Como sintetizado aqui, no último editorial do Contrapoder: A incorporação das novas tecnologias da informação nos processos produtivos provoca uma transformação significativa na composição técnica do capital, acentuando a disparidade entre o crescimento das forças produtivas e a geração de empregos. Esse descompasso altera profundamente a relação de poder entre capital e trabalho, uma vez que a apropriação do conhecimento dos(as) trabalhadores(as) pela revolução algorítmica e a arbitragem salarial global dificulta qualquer possibilidade de aumentos reais nos salários. Nesse contexto, a acumulação capitalista se desvincula completamente da mobilidade social e do bem-estar material dos(as) trabalhadores(as). O aumento do subemprego e a expansão de trabalhos precários, temporários, mal remunerados e informais tornam-se características marcantes do capitalismo7.

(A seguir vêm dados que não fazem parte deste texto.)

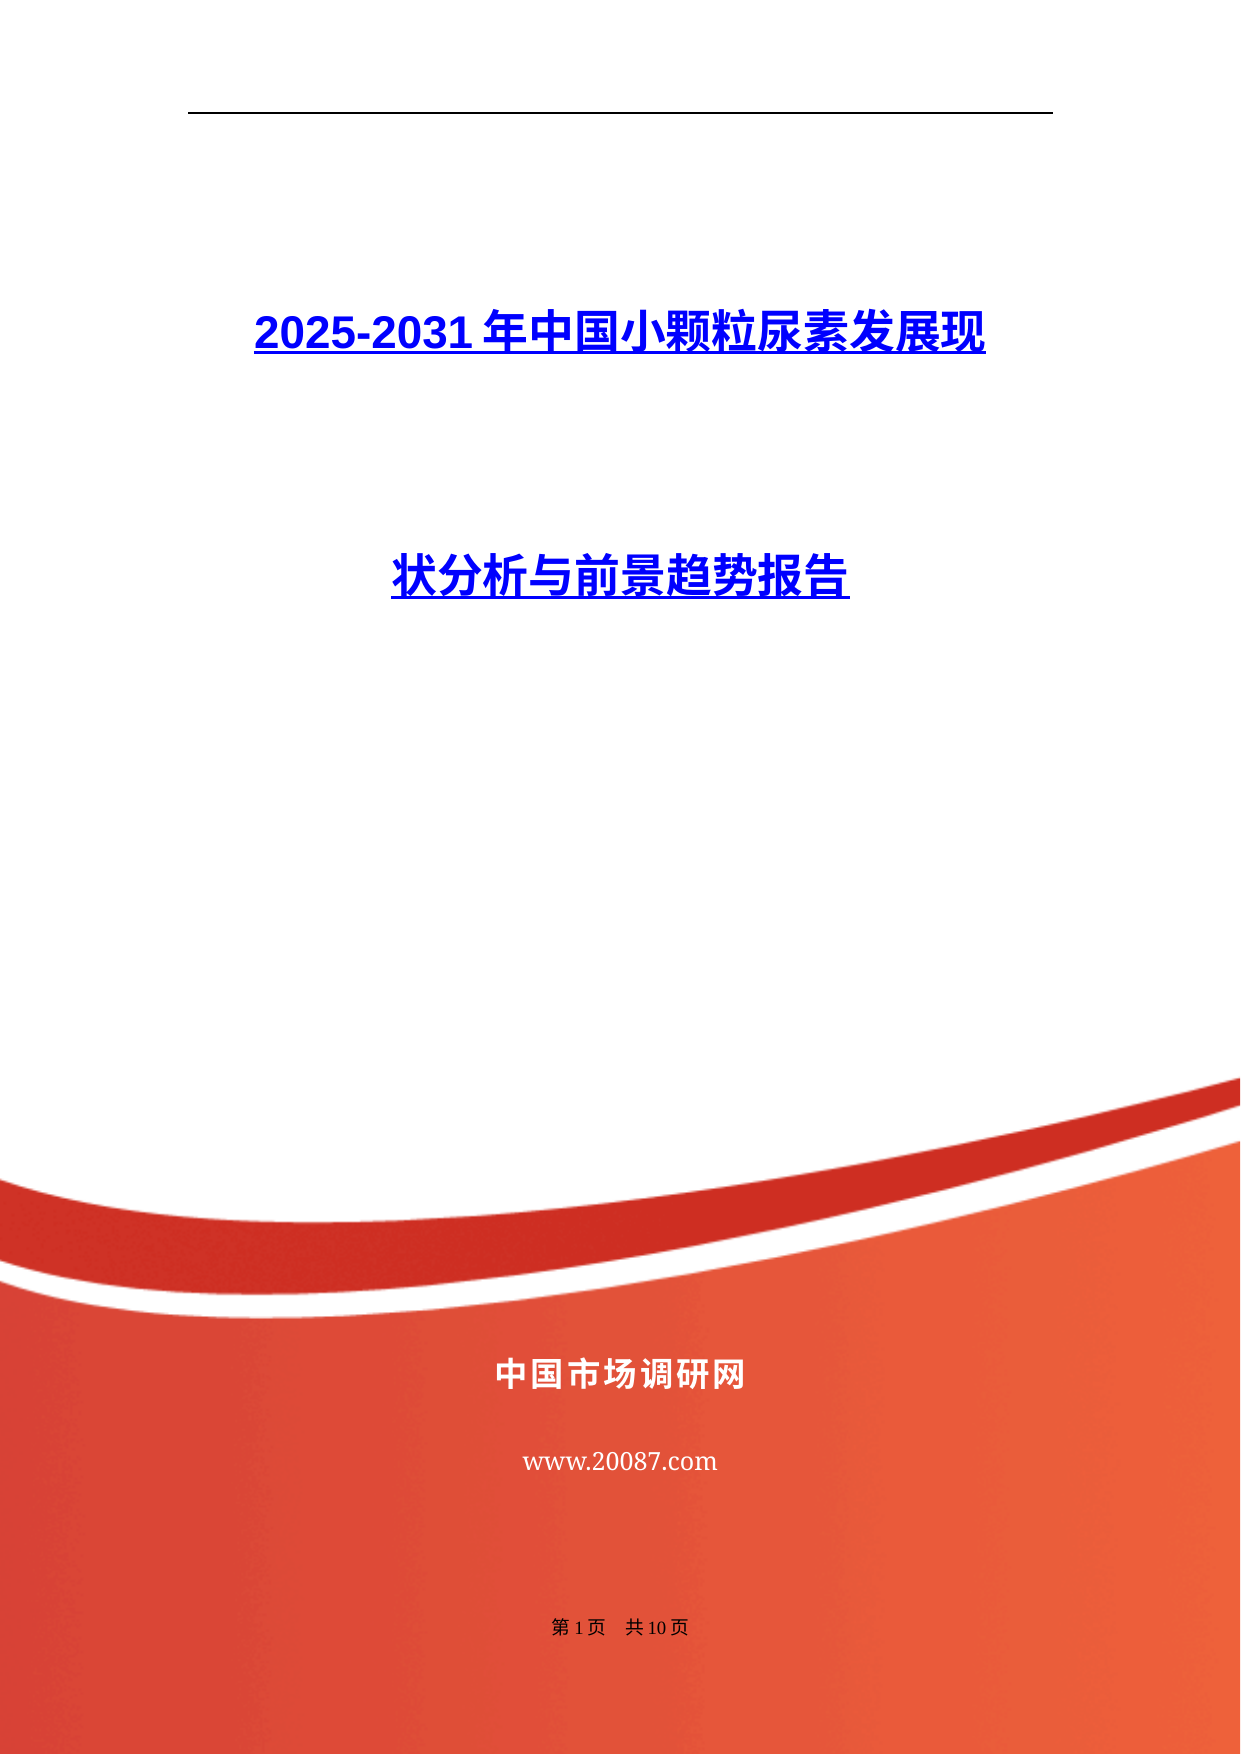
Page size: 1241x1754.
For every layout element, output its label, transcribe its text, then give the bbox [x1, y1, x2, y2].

A Inteligência Artificial e a automação intensificam a ofensiva do capital sobre o trabalho, aumentando a miséria, o desemprego e o subemprego. A alienação do trabalho alcança novos patamares, onde o saber acumulado pela classe trabalhadora é expropriado e convertido em capital, reforçando a dominação do capital sobre o trabalho. Sem mudanças éticas e políticas profundas nesta nova forma de produção que assegurem uma distribuição justa dos benefícios e impulsionadas pelos de baixo, o futuro será sombrio sobretudo para a classe produtora de toda a riqueza do mundo.

Referências

  1. Héric Moura é graduando em Serviço Social na Universidade Federal de São Paulo e membro do Grupo de Estudo em Marxismo e Ecologia (GEEM). Contato: heric.moura@unifesp.br.
  2. Editorial Contrapoder. Era das Catástrofes e Desafios da Luta de Classes. Disponível em: https://contrapoder.net/editorial/era-das-catastrofes-e-desafios-da-luta-de-classes/
  3. Marx, K. (1847). A Miséria da Filosofia. São Paulo: Boitempo.
  4. Ricardo, D. (1817). Princípios de Economia Política e Tributação. São Paulo: Editora Nova Cultural..
  5. 4 StartSe. “Quase 85 mil Colaboradores Demitidos no Setor de Tecnologia”. Disponível em: https://www.startse.com/artigos/veja-quantas-pessoas-ja-foram-afetadas-pelas-demissoes-em-massa-em-2023, McKinsey & Company. “Transformações Digitais no Brasil: Insights sobre o Nível de Maturidade Digital das Empresas no País”. Disponível em: https://www.mckinsey.com/br/our-insights/transformacoes-digitais-no-brasil
  6. Marx, K. (1867). O Capital: Crítica da Economia Política, Livro I, Capítulo XII. São Paulo: Boitempo.